*Work to complete*
Lines from the material below that hold the string "Secreto" are what is needed; copy each of them.

*Working data*
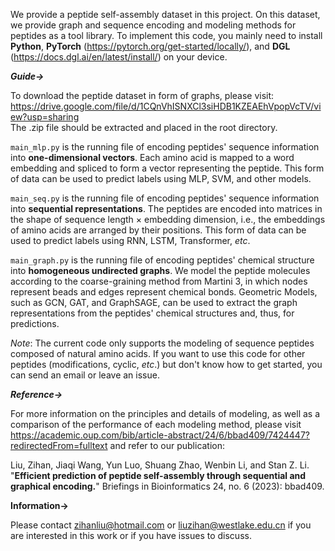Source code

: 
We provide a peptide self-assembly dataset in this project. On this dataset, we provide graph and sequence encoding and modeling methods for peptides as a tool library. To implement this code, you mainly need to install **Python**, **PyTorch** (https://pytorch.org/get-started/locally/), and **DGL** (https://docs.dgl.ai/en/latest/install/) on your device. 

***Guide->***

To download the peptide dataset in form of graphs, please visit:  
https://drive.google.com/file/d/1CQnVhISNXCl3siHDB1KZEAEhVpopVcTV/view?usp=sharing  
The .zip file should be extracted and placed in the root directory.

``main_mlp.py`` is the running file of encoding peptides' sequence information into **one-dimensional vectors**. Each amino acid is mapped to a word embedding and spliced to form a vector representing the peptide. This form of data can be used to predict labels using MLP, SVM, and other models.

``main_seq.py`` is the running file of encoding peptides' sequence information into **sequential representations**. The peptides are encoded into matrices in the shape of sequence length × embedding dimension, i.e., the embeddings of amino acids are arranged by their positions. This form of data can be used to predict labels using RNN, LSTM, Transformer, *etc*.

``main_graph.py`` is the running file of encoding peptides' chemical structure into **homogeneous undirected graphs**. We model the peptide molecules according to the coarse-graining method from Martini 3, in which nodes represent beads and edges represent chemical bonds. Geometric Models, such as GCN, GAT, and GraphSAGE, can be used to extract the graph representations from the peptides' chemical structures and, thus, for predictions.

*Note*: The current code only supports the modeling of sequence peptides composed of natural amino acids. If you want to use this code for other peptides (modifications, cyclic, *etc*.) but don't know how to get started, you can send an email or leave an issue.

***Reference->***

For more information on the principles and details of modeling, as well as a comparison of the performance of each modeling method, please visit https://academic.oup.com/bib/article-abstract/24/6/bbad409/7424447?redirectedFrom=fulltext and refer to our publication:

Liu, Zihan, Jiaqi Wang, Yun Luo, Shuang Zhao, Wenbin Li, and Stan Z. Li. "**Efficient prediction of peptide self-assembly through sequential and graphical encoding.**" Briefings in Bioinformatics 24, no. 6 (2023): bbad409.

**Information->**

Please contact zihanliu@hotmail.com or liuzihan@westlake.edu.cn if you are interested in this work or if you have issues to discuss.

...

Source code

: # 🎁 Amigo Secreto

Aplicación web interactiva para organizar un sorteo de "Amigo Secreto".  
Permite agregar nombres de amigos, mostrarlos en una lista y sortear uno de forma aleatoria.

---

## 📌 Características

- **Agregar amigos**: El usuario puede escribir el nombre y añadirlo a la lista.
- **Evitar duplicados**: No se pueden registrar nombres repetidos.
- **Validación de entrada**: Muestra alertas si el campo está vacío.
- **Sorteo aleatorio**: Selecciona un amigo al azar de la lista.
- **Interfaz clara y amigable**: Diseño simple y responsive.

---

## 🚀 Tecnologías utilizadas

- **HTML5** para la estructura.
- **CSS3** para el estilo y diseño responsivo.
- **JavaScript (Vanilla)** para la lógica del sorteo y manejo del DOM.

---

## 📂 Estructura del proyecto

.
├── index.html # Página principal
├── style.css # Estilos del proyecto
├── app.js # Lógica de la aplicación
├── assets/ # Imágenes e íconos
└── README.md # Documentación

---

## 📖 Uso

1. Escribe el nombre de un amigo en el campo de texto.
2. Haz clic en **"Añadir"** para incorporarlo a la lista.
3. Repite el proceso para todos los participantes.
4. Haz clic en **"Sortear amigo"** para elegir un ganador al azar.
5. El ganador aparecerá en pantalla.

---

*Solution to this task*
: # 🎁 Amigo Secreto
Aplicación web interactiva para organizar un sorteo de "Amigo Secreto".  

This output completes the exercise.